==== Vorliegender Text ====

Die Nutzungen ändern sich, die Substanz bleibt: Der Umbau des 1925 erstellten Baus an der Bahnhofstrasse 53 in Zürich durch Tilla Theus und Partner war ein Abwägen zwischen zeitgenössischen ­Bedürfnissen, baukulturellen Überlegungen und – passend zur ­Nachbarschaft – dem optimalen Verhältnis von Preis und Leistung.

8. Juni 2018 - Tina Cieslik
Im Jahr 1894 eröffnete die Schweizerische Volksbank ihre Filiale an der Bahnhofstrasse 53 in Zürich. Doch schon zwanzig Jahre später war der Bau zu klein, und die Volksbank veranstaltete einen Wettbewerb für einen Ersatzneubau.[1] Für die Ausführung taten sich der erstrangierte Architekt Otto Hon­egger und der viertrangierte Hans W. Moser in einer Architektengemeinschaft zusammen und kombinierten ihre Entwürfe. Das Resultat war ein Sandsteinbau mit zurückhaltender, strenger Fassade – ein typisches Beispiel eines auf Sicherheit und Seriosität ausgerichteten Bankhauses.

==== Entnommenes Material ====

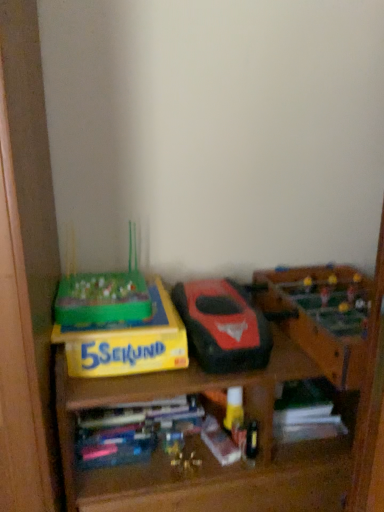
Identify the location of yellow matte board game at left. The height and width of the screenshot is (512, 384). (127, 342).

Find the location of a particular element. Image resolution: width=384 pixels, height=512 pixels. yellow cardboard box at left is located at coordinates (205, 447).

In order to face matte black toy car at center, which ranks as the first toy in left-to-right order, should I rotate leftwards or rightwards?

A 3.257 degree turn to the right will do.

Identify the location of wooden foosball table at right, which is the 2th toy in left-to-right order. (324, 315).

Is yellow cardboard box at left spatially inside matte black toy car at center, arranged as the second toy when viewed from the right, or outside of it?

yellow cardboard box at left is not inside matte black toy car at center, arranged as the second toy when viewed from the right, it's outside.

Is yellow cardboard box at left to the right of matte black toy car at center, arranged as the second toy when viewed from the right, from the viewer's perspective?

Yes.

Is yellow cardboard box at left directly adjacent to matte black toy car at center, arranged as the second toy when viewed from the right?

yellow cardboard box at left and matte black toy car at center, arranged as the second toy when viewed from the right, are clearly separated.

From a real-world perspective, is yellow cardboard box at left positioned above or below matte black toy car at center, which ranks as the first toy in left-to-right order?

From a real-world perspective, yellow cardboard box at left is physically below matte black toy car at center, which ranks as the first toy in left-to-right order.

From a real-world perspective, is white matte book at lower right, marked as the 2th book in a left-to-right arrangement, on top of yellow cardboard box at left?

Yes, from a real-world perspective, white matte book at lower right, marked as the 2th book in a left-to-right arrangement, is above yellow cardboard box at left.

Is the depth of white matte book at lower right, marked as the 2th book in a left-to-right arrangement, greater than that of yellow cardboard box at left?

Yes.

Is yellow matte board game at left touching multicolored plastic books at center, acting as the 1th book starting from the left?

yellow matte board game at left and multicolored plastic books at center, acting as the 1th book starting from the left, are clearly separated.

From the picture: From the image's perspective, would you say yellow matte board game at left is shown under multicolored plastic books at center, acting as the 1th book starting from the left?

Incorrect, from the image's perspective, yellow matte board game at left is higher than multicolored plastic books at center, acting as the 1th book starting from the left.

Between point (287, 434) and point (141, 448), which one is positioned behind?

Positioned behind is point (287, 434).

Can you confirm if white matte book at lower right, marked as the 2th book in a left-to-right arrangement, is bigger than multicolored plastic books at center, acting as the 1th book starting from the left?

Incorrect, white matte book at lower right, marked as the 2th book in a left-to-right arrangement, is not larger than multicolored plastic books at center, acting as the 1th book starting from the left.

This screenshot has width=384, height=512. Identify the location of book located above the multicolored plastic books at center, placed as the 2th book when sorted from right to left (from the image's perspective). (306, 412).

Is white matte book at lower right, acting as the 1th book starting from the right, not within multicolored plastic books at center, placed as the 2th book when sorted from right to left?

Indeed, white matte book at lower right, acting as the 1th book starting from the right, is completely outside multicolored plastic books at center, placed as the 2th book when sorted from right to left.

Is yellow cardboard box at left not inside yellow matte board game at left?

yellow cardboard box at left is positioned outside yellow matte board game at left.

From the image's perspective, is yellow cardboard box at left positioned above or below yellow matte board game at left?

Based on their image positions, yellow cardboard box at left is located beneath yellow matte board game at left.

Can you confirm if yellow cardboard box at left is wider than yellow matte board game at left?

Correct, the width of yellow cardboard box at left exceeds that of yellow matte board game at left.

Does point (191, 371) come behind point (147, 371)?

That is True.

From the image's perspective, is multicolored plastic books at center, acting as the 1th book starting from the left, above or below yellow matte board game at left?

multicolored plastic books at center, acting as the 1th book starting from the left, is situated lower than yellow matte board game at left in the image.

Consider the image. In terms of width, does multicolored plastic books at center, placed as the 2th book when sorted from right to left, look wider or thinner when compared to yellow matte board game at left?

Considering their sizes, multicolored plastic books at center, placed as the 2th book when sorted from right to left, looks slimmer than yellow matte board game at left.

Is multicolored plastic books at center, acting as the 1th book starting from the left, taller or shorter than yellow matte board game at left?

Clearly, multicolored plastic books at center, acting as the 1th book starting from the left, is shorter compared to yellow matte board game at left.

Is yellow matte board game at left at the left side of white matte book at lower right, acting as the 1th book starting from the right?

Yes, yellow matte board game at left is to the left of white matte book at lower right, acting as the 1th book starting from the right.

Can white matte book at lower right, marked as the 2th book in a left-to-right arrangement, be found inside yellow matte board game at left?

No, white matte book at lower right, marked as the 2th book in a left-to-right arrangement, is located outside of yellow matte board game at left.

Which of these two, yellow matte board game at left or white matte book at lower right, acting as the 1th book starting from the right, is wider?

yellow matte board game at left is wider.

Can you tell me how much yellow matte board game at left and white matte book at lower right, acting as the 1th book starting from the right, differ in facing direction?

The facing directions of yellow matte board game at left and white matte book at lower right, acting as the 1th book starting from the right, are 4.13 degrees apart.

This screenshot has width=384, height=512. Find the location of `shelf below the matte black toy car at center, which ranks as the first toy in left-to-right order (from the image's perspective)`. shelf below the matte black toy car at center, which ranks as the first toy in left-to-right order (from the image's perspective) is located at coordinates (205, 447).

You are a GUI agent. You are given a task and a screenshot of the screen. Output one action in this format:
    pyautogui.click(x=<x>, y=<y>)
    Task: Click on the 1st book directly above the yellow cardboard box at left (from a real-world perspective)
    
    Given the screenshot: What is the action you would take?
    pyautogui.click(x=306, y=412)

From the image, which object appears to be farther from multicolored plastic books at center, placed as the 2th book when sorted from right to left, wooden foosball table at right, which is the 2th toy in left-to-right order, or yellow cardboard box at left?

The object further to multicolored plastic books at center, placed as the 2th book when sorted from right to left, is wooden foosball table at right, which is the 2th toy in left-to-right order.

Which object lies nearer to the anchor point multicolored plastic books at center, acting as the 1th book starting from the left, matte black toy car at center, which ranks as the first toy in left-to-right order, or yellow matte board game at left?

The object closer to multicolored plastic books at center, acting as the 1th book starting from the left, is yellow matte board game at left.

In the scene shown: From the image, which object appears to be farther from matte black toy car at center, arranged as the second toy when viewed from the right, multicolored plastic books at center, placed as the 2th book when sorted from right to left, or yellow matte board game at left?

The object further to matte black toy car at center, arranged as the second toy when viewed from the right, is multicolored plastic books at center, placed as the 2th book when sorted from right to left.

Considering their positions, is yellow matte board game at left positioned closer to multicolored plastic books at center, placed as the 2th book when sorted from right to left, than white matte book at lower right, marked as the 2th book in a left-to-right arrangement?

yellow matte board game at left.

From the picture: When comparing their distances from matte black toy car at center, arranged as the second toy when viewed from the right, does yellow cardboard box at left or multicolored plastic books at center, acting as the 1th book starting from the left, seem closer?

Based on the image, yellow cardboard box at left appears to be nearer to matte black toy car at center, arranged as the second toy when viewed from the right.

Looking at the image, which one is located closer to multicolored plastic books at center, placed as the 2th book when sorted from right to left, matte black toy car at center, arranged as the second toy when viewed from the right, or yellow cardboard box at left?

yellow cardboard box at left is positioned closer to the anchor multicolored plastic books at center, placed as the 2th book when sorted from right to left.

When comparing their distances from yellow cardboard box at left, does multicolored plastic books at center, acting as the 1th book starting from the left, or matte black toy car at center, arranged as the second toy when viewed from the right, seem closer?

The object closer to yellow cardboard box at left is multicolored plastic books at center, acting as the 1th book starting from the left.

When comparing their distances from wooden foosball table at right, arranged as the first toy when viewed from the right, does yellow matte board game at left or yellow cardboard box at left seem further?

Based on the image, yellow matte board game at left appears to be further to wooden foosball table at right, arranged as the first toy when viewed from the right.

What are the coordinates of `cardboard box between matte black toy car at center, arranged as the second toy when viewed from the right, and yellow cardboard box at left vertically` in the screenshot? It's located at (127, 342).

Locate an element on the screen. The width and height of the screenshot is (384, 512). book located between multicolored plastic books at center, acting as the 1th book starting from the left, and wooden foosball table at right, arranged as the first toy when viewed from the right, in the left-right direction is located at coordinates (306, 412).

Image resolution: width=384 pixels, height=512 pixels. Find the location of `book situated between yellow matte board game at left and white matte book at lower right, acting as the 1th book starting from the right, from left to right`. book situated between yellow matte board game at left and white matte book at lower right, acting as the 1th book starting from the right, from left to right is located at coordinates (131, 430).

You are a GUI agent. You are given a task and a screenshot of the screen. Output one action in this format:
    pyautogui.click(x=<x>, y=<y>)
    Task: Click on the toy between wooden foosball table at right, which is the 2th toy in left-to-right order, and yellow cardboard box at left in the up-down direction
    This screenshot has height=512, width=384.
    Given the screenshot: What is the action you would take?
    pyautogui.click(x=223, y=326)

====

Aufgaben.
1: In welchem Jahr eröffnete die Schweizerische Volksbank laut dem Text zum Bau an der Bahnhofstrasse 53 ihre Filiale dort?
2: Bitte schreib aus dem Text zum Bau an der Bahnhofstrasse 53 den Abschnitt von „8. Juni 2018“ bis einschließlich „Seriosität ausgerichteten Bankhauses.“ unverändert ab.
3: Knüpf an den Text zum Bau an der Bahnhofstrasse 53 an und schreib ihn nach seinem letzten Satz weiter.
Die Zeilen sind eigenständiges Material und gehören nicht zum Text.

Antworten je Aufgabe.
1: 1894.

2:
8. Juni 2018 - Tina Cieslik
Im Jahr 1894 eröffnete die Schweizerische Volksbank ihre Filiale an der Bahnhofstrasse 53 in Zürich. Doch schon zwanzig Jahre später war der Bau zu klein, und die Volksbank veranstaltete einen Wettbewerb für einen Ersatzneubau.[1] Für die Ausführung taten sich der erstrangierte Architekt Otto Hon­egger und der viertrangierte Hans W. Moser in einer Architektengemeinschaft zusammen und kombinierten ihre Entwürfe. Das Resultat war ein Sandsteinbau mit zurückhaltender, strenger Fassade – ein typisches Beispiel eines auf Sicherheit und Seriosität ausgerichteten Bankhauses.

3:
Für die Gestaltung zeichneten namhafte Künstler wie der Plastiker Otto Münch, der die Terrakottaverkleidung der Schalterhalle schuf, oder der Bildhauer Eduard Zimmermann verantwortlich. Er kreierte die beiden Bronzeskulpturen und die drei Steinmedaillons zwischen und über den drei Haupteingängen (Grundrisse).

1993 wurde die Volksbank Teil der Credit Suisse, die fünf Jahre später das Erdgeschoss an verschiedene Läden vermietete und in den oberen Etagen weiter Büros unterhielt. 2004 wurde der Bau unter Denkmalschutz gestellt. Acht Jahre später verkaufte die CS den Bau mit der attraktiven Adresse für kolportierte 300 bis 400 Mio. Franken an das Versicherungsunternehmen AXA, das ihn anschliessend gesamthaft instandsetzen liess.

Ausschlaggebend für den Kauf war eine Machbarkeitsstudie des Zürcher Architekturbüros Tilla Theus und Partner. Die Architekten hatten die Bestandspläne genau studiert und einen Kunstgriff zur Wertsteigerung vorgeschlagen: Die Decke des zweiten Untergeschosses wollte man absenken und dem 1. UG so wertvolle Raumhöhe schenken. Von knappen 2.50 m konnte diese damit auf attraktive 4.20 m (Rohbau) erhöht werden. Neben dem Optiker Visilab und der Modemarke Massimo Dutti im EG belegen heute der Flagship-Store der Mode­marke COS und das Bindella-Restaurant Ornellaia die Flächen.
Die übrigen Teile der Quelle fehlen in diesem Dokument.